View Full Version : U.S. Urges Inquiry Into Putin Election Landslide

12-04-2007, 07:48 AM
US urges inquiry into Putin election landslide


(Gold9472: Would the U.S. have listened to Russia if they urged us for an inquiry into the 2000 and 2004 elections?)

By Adrian Blomfield and Richard Holt
Last Updated: 8:01am GMT 03/12/2007

The US has called for an investigation into claims of vote-rigging after President Vladimir Putin's party swept to a landslide victory in Russia.

The result clears the way for the president to retain his grip on power even after he is required to step down next year at the end of his second term.

Whether he plans to do so as president, prime minister or from some other post is only likely to become apparent later this month.

The Kremlin has hailed the result as a sign that voters want Mr Putin to maintain his influence.

"Russian voters spoke in favour of United Russia, thus supporting President Putin's course, and spoke in favour of it being continued after the current president's second term ends," a Kremlin spokesman told Reuters.

The Communists, who came second with just under 12 per cent of the vote, have vowed to challenge the result in the courts.

"Early reports from Russia include allegations of election-day violations. We urge Russian authorities to investigate these claims," said Gordon Johndroe, a spokesman for White House national security council.

The US had criticised Moscow for stifling dissent before the poll. Mr Putin replied by telling the West not to poke their "snotty noses" into Russian affairs.

Critics called the vote "the most dishonest" in post-Soviet history, outstripping even Boris Yeltsin's questionable re-election in 1996.

Gennady Zyuganov, the Communist party leader, said: "If under Yeltsin there were two ways to get votes - intimidation and ballot fixing - now they have thought up at least 15 ways to entrap and betray voters."

Although voters had a choice of 11 parties, the only ones with a chance of making it into Russia's notoriously feckless Duma are either creations of the Kremlin or loyal to it.

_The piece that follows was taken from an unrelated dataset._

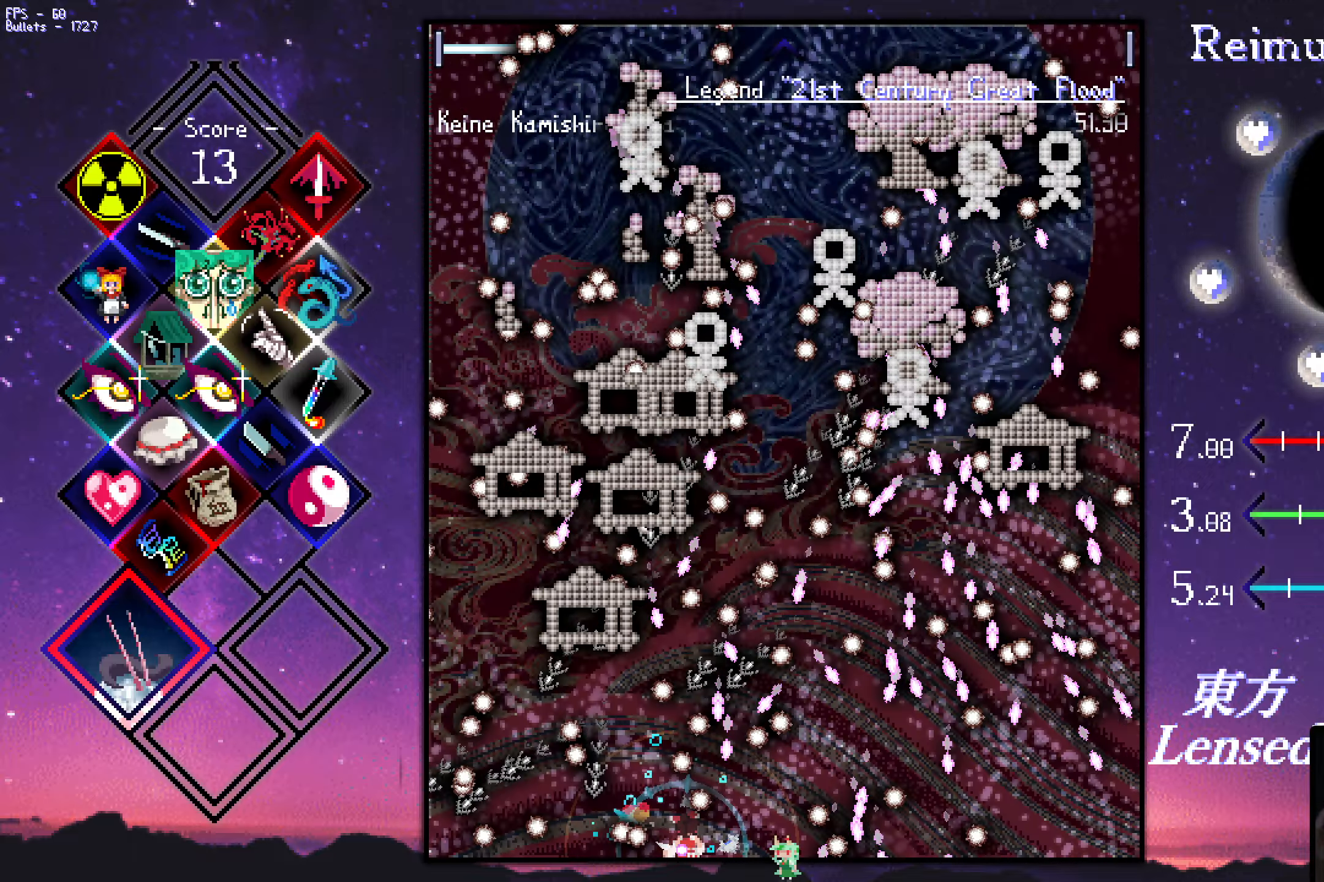
{"dt_ms": 500, "keys": ["shift"], "events": [[34, "right", "up"], [117, "right", "down"], [500, "right", "up"]]}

Even the Communist Party is reluctant to criticise Mr Putin openly - even if it is allowed to oppose the government on peripheral matters.

Yabloko and the Union of Right Forces, two pro-Western parties, were allowed to take part.

Critics say this was because their failure to unite meant there was no chance of them crossing the seven per cent threshold needed to gain representation in the Duma.

Mr Putin's most serious opponents, an unlikely coalition of pro-Western liberals and radical nationalists known as The Other Russia, were prevented from standing.

Its leader, the former chess champion Garry Kasparov, was jailed for five days last weekend after being found guilty of participating in an unlawful opposition protest that police violently broke up.

"They are not just rigging the vote, they are raping the whole electoral system," Mr Kasparov said after casting a deliberately spoiled ballot. "These elections are a reminder of Soviet elections when there was no choice."

While the elections lack international legitimacy after Europe's main observer body boycotted the poll, many Russians appeared happy to endorse the president by supporting United Russia.

Yelena Parinova, an economist, said as she left a polling station: "Instead of drinking vodka we drink something healthier because we have something to live for now. For the first time we have a government we can trust."

Affection for Mr Putin is widespread, thanks to Russia's energy-driven economic boom and the censorship of much of the media.

The election campaign has been almost laughably one-sided. State television has lavished positive coverage on United Russia, whose billboards has been almost omnipresent across the country.

Some academics, civil servants and students claim to have been threatened with dismissal or expulsion if they did not vote for United Russia, while opposition protests have been broken up violently.

Many Russians believe that the loss of freedom has been an acceptable price to pay for the stability they have enjoyed in the past few years - but not everyone agrees.

"Stability isn't really stability if basic human rights are violated," said Georgy Tskhadadze, a 23-year-old analyst, after casting his vote for the Union of Right Forces.

"I don't want to live in a country where repression, the absence of freedom of speech and political prisoners are again the norm."

Russian parliamentary election by the numbers

60 per cent turnout at the election - higher than in 2003 despite widespread apathy. Critics said the figure had been inflated to add legitimacy to Mr Putin's victory.
11 parties contested the polls, including ciphers, loyalists and no-hopers created by the Kremlin.
300 observers monitored an election in a country that spans 11 time zones after Europe's main observer mission boycotted the poll. Mr Putin told Western leaders to keep their "snotty noses" out of the election.

12-04-2007, 09:34 PM
Putin seems to be a 10X better leader than Bush. People's lives are a lot better and they've got a lot more money going around in the general public.

12-04-2007, 10:22 PM
Putin and Bush are both elements of the deep state.

That either one of them should talk about the integrity of anything ever just makes me laugh.